I Wanna Go Back To Detroit City
Bloodshot Records, 2017
REVIEW BY: Tom Haugen
ORIGINALLY PUBLISHED: 04/15/2017
It might be easier to list the few things Andre Williams hasn't done in his lengthy career than what he has done. I guess when your work dates back to the '50s and you've been active in just every decade since, that doesn't leave much. And in the case of Williams, who has been a singer, writer, producer, publisher, manager, and a celebrity as well as homeless, it really doesn't leave much.

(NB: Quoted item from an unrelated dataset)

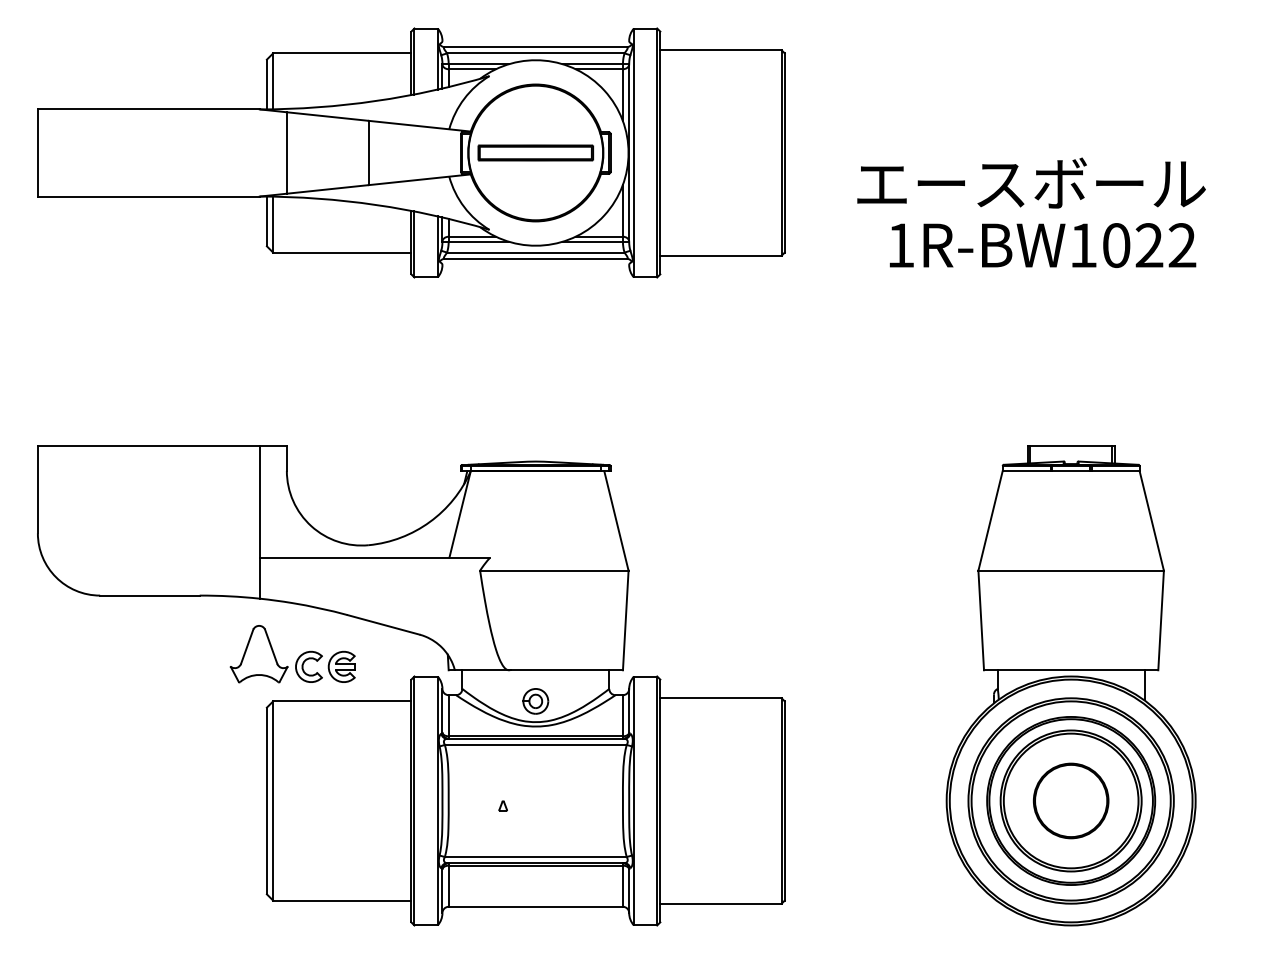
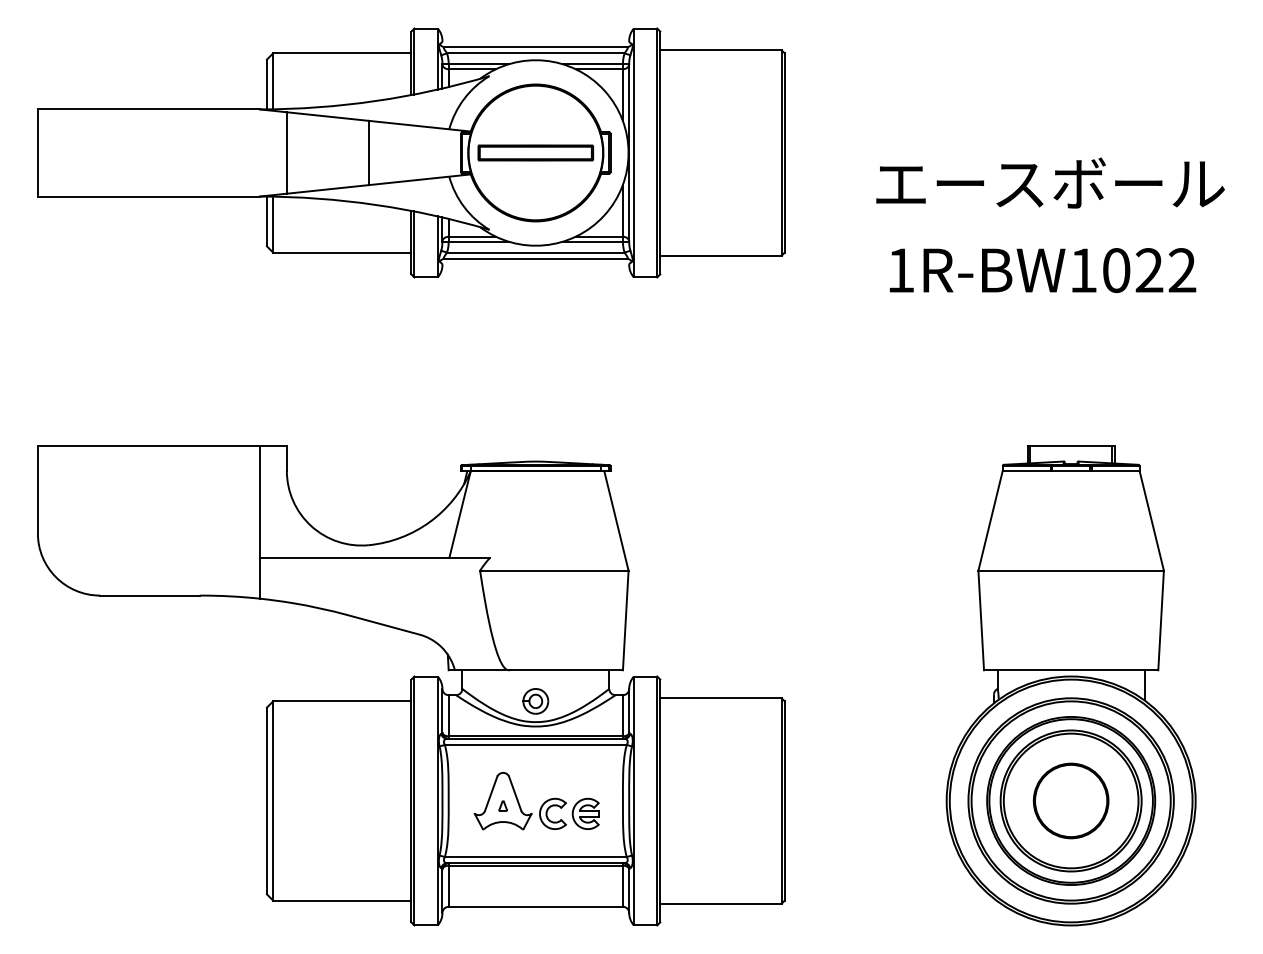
text at (1031, 182) position: (1031, 182) -> (1050, 182)
text at (1042, 245) position: (1042, 245) -> (1042, 270)
part at (298, 656) position: (298, 656) -> (542, 803)
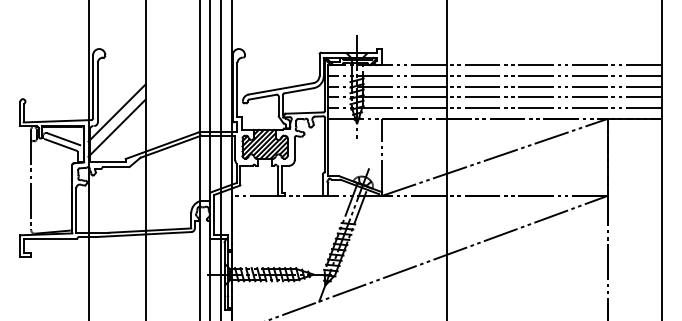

The title of his fifth album on the Bloodshot label is just that – a return to the city where he began his career after he left Alabama in the '50s. Now you might think that a man nearly 80 years old during this recording might not be able to revisit the sounds of youth with any amount of success, but Andre Williams is far from your standard human being.
While the music here is a mix of Motor City garage rock and blues, Williams has plenty of stories to tell that are just as much as part of the equation as the sounds. A man that has lived a life full enough for two people, the topics here include life on the streets, an occasional tune about the opposite sex, broken friendships, and his invisibleness to the Rock & Roll Hall of Fame.
Musically, the nine cuts here are all over the place, as are Williams' vocals as he alternates between talking and raspy singing. Bits and pieces of funk, psyche, soul, and blues-influenced rock are found in each song, and the band does a great job of creating a timeless groove. Album highlights like “Meet Me At The Graveyard” with its swampy rock and Tom Waits comparison are up there with the best of the genre, and the percussion heavy “Hall of Fame” puts a unique spin on the album. However, it's the gravelly vocal work and psyche-soul of the title track that really gets to the meat of what Williams is doing best, and thankfully it's a theme that runs through the disc.
Andre Williams has been incredibly prolific for a man now in his eighth decade. For fans of gritty rock similar to The Stooges or The Cramps but who also appreciate the soulfulness of, say, Little Richard or John Lee Hooker, I Wanna Go Back To Detroit City (or anything Williams has done in recent years, really) is a must.